I'll repeat that it could make sense to do the same thing on clone _and_
fetch. Perhaps a "--post-fetch" flag would be good here to communicate
that we just downloaded a pack from a remote.
* A clone of say git.git with gc.writeCommitGraph=true looks like:
[...]
Receiving objects: 100% (255262/255262), 100.49 MiB | 17.78 MiB/s, done.
Resolving deltas: 100% (188947/188947), done.
Computing commit graph generation numbers: 100% (55210/55210), done.
This looks like good UX. Thanks for the progress here!
* The 'git gc --auto' command also knows to (only) run the commit-graph
(and space is left for future optimization steps) if general GC isn't
needed, but we need "optimization":
$ rm .git/objects/info/commit-graph; ~/g/git/git --exec-path=$PWD -c
gc.writeCommitGraph=true -c gc.autoDetach=false gc --auto;
Annotating commits in commit graph: 341229, done.
Computing commit graph generation numbers: 100% (165969/165969), done.
$
Will this also trigger a full commit-graph rewrite on every 'git commit'
command? Or is there some way we can compute the staleness of the
commit-graph in order to only update if we get too far ahead?
Previously, this was solved by relying on the auto-GC threshold.

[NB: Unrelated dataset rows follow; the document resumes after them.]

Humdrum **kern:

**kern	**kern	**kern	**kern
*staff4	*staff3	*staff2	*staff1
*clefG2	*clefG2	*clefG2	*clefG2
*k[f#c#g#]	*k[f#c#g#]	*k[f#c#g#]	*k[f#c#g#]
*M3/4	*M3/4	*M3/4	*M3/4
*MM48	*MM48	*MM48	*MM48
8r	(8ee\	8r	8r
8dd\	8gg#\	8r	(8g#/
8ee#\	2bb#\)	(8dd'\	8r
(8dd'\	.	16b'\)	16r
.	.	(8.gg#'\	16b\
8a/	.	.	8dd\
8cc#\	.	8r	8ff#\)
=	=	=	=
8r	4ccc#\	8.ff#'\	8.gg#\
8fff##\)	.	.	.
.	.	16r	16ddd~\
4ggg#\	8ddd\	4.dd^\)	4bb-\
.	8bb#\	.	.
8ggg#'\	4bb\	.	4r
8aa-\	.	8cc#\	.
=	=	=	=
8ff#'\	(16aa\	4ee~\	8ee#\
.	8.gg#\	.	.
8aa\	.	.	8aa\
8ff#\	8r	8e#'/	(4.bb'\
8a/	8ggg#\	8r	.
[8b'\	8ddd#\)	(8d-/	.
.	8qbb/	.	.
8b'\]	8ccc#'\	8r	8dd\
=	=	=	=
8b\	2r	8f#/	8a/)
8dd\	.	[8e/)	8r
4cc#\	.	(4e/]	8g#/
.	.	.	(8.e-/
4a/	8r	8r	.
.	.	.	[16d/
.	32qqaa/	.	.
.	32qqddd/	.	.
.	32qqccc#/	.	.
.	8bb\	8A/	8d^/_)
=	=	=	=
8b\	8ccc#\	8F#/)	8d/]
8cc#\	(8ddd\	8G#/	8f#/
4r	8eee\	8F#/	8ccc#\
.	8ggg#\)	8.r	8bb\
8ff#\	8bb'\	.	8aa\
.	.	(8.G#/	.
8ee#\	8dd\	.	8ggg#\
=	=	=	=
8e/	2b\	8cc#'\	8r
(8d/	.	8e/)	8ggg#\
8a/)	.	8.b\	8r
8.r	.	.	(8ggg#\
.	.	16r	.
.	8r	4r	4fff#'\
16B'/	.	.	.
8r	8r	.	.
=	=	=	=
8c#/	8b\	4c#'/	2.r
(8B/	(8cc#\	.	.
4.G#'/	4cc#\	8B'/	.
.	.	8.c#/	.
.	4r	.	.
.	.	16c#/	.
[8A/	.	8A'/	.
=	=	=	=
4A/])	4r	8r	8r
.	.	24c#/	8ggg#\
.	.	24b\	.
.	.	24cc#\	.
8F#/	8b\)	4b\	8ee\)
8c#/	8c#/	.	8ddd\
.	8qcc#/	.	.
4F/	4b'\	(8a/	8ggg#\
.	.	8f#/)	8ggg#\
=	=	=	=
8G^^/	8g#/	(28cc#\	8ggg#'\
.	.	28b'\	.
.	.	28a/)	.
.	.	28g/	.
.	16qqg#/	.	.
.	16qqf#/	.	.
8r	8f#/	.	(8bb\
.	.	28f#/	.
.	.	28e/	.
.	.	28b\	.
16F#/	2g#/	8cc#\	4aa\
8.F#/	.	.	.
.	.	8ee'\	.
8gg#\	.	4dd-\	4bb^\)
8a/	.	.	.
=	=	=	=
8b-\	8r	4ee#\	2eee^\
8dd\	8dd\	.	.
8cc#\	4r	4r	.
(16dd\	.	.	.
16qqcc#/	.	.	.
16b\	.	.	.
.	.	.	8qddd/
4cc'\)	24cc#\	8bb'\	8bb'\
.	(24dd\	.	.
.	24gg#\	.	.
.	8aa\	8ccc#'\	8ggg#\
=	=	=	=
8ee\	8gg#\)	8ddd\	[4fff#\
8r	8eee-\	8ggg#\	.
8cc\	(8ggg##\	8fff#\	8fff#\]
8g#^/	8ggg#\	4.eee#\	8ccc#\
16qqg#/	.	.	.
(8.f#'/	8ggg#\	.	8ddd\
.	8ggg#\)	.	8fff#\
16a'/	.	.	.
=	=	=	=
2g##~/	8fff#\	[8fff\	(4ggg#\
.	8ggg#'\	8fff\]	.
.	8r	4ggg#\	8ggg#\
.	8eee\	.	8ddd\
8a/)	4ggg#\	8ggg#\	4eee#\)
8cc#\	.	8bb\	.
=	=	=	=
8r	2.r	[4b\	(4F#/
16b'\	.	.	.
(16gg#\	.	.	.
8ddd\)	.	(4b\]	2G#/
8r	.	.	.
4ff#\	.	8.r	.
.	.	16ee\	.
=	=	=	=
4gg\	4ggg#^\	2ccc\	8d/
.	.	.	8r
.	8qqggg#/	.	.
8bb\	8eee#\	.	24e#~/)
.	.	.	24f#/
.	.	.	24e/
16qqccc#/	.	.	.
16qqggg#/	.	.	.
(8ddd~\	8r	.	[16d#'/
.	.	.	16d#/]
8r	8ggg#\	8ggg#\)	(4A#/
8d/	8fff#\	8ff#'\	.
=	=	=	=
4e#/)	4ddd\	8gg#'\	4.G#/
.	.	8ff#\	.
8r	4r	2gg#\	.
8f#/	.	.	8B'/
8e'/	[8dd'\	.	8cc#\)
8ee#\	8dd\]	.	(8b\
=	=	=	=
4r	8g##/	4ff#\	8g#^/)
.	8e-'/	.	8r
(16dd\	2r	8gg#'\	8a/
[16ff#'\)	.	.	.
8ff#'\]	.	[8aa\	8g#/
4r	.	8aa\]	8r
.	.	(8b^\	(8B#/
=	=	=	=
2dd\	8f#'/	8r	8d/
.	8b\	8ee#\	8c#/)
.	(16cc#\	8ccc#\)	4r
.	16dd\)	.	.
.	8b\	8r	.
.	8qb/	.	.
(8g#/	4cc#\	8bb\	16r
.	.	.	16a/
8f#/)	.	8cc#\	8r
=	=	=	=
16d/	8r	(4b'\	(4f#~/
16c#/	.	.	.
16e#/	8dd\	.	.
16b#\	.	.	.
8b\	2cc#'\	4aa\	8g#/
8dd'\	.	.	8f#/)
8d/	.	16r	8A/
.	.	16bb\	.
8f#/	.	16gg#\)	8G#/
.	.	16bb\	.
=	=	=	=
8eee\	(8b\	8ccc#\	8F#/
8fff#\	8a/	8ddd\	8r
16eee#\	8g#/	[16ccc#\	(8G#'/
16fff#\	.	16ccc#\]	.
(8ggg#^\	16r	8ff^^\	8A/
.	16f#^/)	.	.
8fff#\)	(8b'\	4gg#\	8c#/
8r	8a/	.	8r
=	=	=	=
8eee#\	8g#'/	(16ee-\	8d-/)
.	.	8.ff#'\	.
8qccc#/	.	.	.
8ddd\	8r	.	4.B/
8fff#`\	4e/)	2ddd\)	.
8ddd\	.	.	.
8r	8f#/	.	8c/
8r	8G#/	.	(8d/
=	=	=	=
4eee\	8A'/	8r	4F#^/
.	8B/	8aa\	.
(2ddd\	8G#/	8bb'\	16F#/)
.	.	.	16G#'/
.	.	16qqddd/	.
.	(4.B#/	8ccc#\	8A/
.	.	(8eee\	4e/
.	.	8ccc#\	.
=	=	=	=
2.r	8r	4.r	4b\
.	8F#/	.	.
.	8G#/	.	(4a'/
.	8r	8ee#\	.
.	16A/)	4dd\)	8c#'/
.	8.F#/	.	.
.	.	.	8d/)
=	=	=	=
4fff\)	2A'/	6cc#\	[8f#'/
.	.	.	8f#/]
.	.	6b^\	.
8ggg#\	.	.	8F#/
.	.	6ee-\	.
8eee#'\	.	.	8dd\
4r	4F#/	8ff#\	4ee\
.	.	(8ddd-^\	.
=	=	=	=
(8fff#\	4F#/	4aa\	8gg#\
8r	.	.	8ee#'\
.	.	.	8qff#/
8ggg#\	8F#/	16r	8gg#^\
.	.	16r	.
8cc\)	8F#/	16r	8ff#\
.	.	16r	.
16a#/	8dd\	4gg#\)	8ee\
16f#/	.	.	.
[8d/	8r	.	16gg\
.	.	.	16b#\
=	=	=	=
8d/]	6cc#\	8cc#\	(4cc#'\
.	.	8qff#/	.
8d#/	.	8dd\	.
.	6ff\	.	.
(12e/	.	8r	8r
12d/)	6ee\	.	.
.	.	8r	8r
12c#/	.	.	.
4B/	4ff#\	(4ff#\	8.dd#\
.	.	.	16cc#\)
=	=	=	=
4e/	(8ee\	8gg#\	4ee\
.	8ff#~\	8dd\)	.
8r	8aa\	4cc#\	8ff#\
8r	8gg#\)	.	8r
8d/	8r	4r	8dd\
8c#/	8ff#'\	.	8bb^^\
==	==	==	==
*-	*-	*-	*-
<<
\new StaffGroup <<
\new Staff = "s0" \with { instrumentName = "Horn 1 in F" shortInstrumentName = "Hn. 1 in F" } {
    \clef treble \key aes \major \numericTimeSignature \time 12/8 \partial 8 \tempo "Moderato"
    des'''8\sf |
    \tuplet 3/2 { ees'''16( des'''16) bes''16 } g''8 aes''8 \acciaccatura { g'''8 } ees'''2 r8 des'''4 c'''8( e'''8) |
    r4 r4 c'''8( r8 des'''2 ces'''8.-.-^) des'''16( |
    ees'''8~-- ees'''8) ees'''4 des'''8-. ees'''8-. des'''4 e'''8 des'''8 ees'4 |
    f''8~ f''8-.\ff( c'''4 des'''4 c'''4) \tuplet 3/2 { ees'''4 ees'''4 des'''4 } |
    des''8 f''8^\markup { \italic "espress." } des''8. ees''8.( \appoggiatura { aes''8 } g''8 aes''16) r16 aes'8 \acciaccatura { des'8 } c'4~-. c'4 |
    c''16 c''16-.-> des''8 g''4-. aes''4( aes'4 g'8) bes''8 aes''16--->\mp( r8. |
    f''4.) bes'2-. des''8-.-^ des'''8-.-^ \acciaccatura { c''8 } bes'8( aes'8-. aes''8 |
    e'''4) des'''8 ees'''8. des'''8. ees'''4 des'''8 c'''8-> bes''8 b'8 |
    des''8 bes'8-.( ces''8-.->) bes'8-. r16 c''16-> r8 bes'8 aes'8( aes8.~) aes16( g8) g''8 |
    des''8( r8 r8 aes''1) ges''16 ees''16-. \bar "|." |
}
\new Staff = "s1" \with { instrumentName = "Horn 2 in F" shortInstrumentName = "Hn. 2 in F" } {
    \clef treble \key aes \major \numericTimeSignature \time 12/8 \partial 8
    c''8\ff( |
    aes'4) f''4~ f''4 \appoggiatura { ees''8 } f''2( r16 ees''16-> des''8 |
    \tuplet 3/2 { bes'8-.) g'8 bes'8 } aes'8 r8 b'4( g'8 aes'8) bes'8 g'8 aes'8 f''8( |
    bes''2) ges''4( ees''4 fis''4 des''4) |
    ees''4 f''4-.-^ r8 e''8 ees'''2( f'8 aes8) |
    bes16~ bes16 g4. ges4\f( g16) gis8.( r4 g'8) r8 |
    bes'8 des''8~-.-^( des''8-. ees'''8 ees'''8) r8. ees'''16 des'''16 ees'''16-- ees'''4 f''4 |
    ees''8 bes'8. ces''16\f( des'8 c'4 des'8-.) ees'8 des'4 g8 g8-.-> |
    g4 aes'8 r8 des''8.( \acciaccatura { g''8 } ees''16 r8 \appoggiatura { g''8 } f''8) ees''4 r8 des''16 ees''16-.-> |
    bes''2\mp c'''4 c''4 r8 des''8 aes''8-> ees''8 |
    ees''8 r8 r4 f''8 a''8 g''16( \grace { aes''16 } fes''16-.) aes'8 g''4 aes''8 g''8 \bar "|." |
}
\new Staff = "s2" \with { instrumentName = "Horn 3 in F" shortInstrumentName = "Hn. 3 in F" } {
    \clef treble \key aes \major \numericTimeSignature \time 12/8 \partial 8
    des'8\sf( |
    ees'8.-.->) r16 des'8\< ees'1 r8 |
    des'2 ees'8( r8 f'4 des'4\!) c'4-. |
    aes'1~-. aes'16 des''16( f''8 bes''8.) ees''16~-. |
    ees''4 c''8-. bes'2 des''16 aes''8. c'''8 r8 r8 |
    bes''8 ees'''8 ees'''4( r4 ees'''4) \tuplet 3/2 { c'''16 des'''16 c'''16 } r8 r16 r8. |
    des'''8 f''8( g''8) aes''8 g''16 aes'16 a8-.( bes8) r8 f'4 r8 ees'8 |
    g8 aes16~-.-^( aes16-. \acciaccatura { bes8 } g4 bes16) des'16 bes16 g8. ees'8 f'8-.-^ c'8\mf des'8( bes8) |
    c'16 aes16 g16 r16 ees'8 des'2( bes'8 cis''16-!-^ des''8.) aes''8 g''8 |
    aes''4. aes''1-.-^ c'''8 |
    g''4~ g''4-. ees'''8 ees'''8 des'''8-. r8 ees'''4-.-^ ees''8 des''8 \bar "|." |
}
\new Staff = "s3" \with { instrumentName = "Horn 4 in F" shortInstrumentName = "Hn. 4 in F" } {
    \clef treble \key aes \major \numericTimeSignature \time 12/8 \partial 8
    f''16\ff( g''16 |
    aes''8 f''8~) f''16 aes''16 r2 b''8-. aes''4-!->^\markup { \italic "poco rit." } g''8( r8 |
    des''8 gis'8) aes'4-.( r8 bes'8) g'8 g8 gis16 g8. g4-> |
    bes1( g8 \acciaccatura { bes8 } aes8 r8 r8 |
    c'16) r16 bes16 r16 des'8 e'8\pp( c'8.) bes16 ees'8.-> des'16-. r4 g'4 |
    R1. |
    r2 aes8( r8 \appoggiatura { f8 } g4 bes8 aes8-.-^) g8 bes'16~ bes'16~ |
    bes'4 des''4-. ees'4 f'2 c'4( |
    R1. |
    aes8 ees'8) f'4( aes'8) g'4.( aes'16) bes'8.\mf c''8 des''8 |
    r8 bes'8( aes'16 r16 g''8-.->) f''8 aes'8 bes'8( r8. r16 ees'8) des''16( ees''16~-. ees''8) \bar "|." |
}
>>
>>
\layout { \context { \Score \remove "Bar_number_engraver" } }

* The patch to gc.c looks less scary with -w, most of it is indenting
the existing pack-refs etc. with a "!auto_gc || should_gc" condition.
* I added a commit_graph_exists() exists function and only care if I
get ENOENT for the purposes of this gc mode. This would need to be
tweaked for the incremental mode Derrick talks about, but if we just
set "should_optimize" that'll also work as far as gc --auto is
concerned (e.g. on fetch, am etc.)
The incremental mode would operate the same as split-index, which means
we will still look for .git/objects/info/commit-graph. That file may
point us to more files.
+int commit_graph_exists(const char *graph_file)
+{
+ struct stat st;
+ if (stat(graph_file, &st)) {
+ if (errno == ENOENT)
+ return 0;
+ else
+ return -1;
+ }
+ return 1;
+}
+
This method serves a very similar purpose to
generation_numbers_enabled(), except your method only cares about the
file existing. It ignores information like `core.commitGraph`, which
should keep us from doing anything with the commit-graph file if false.
Nothing about your method is specific to the commit-graph file, since
you provide a filename as a parameter. It could easily be "int
file_exists(const char *filename)".
Thanks,
-Stolee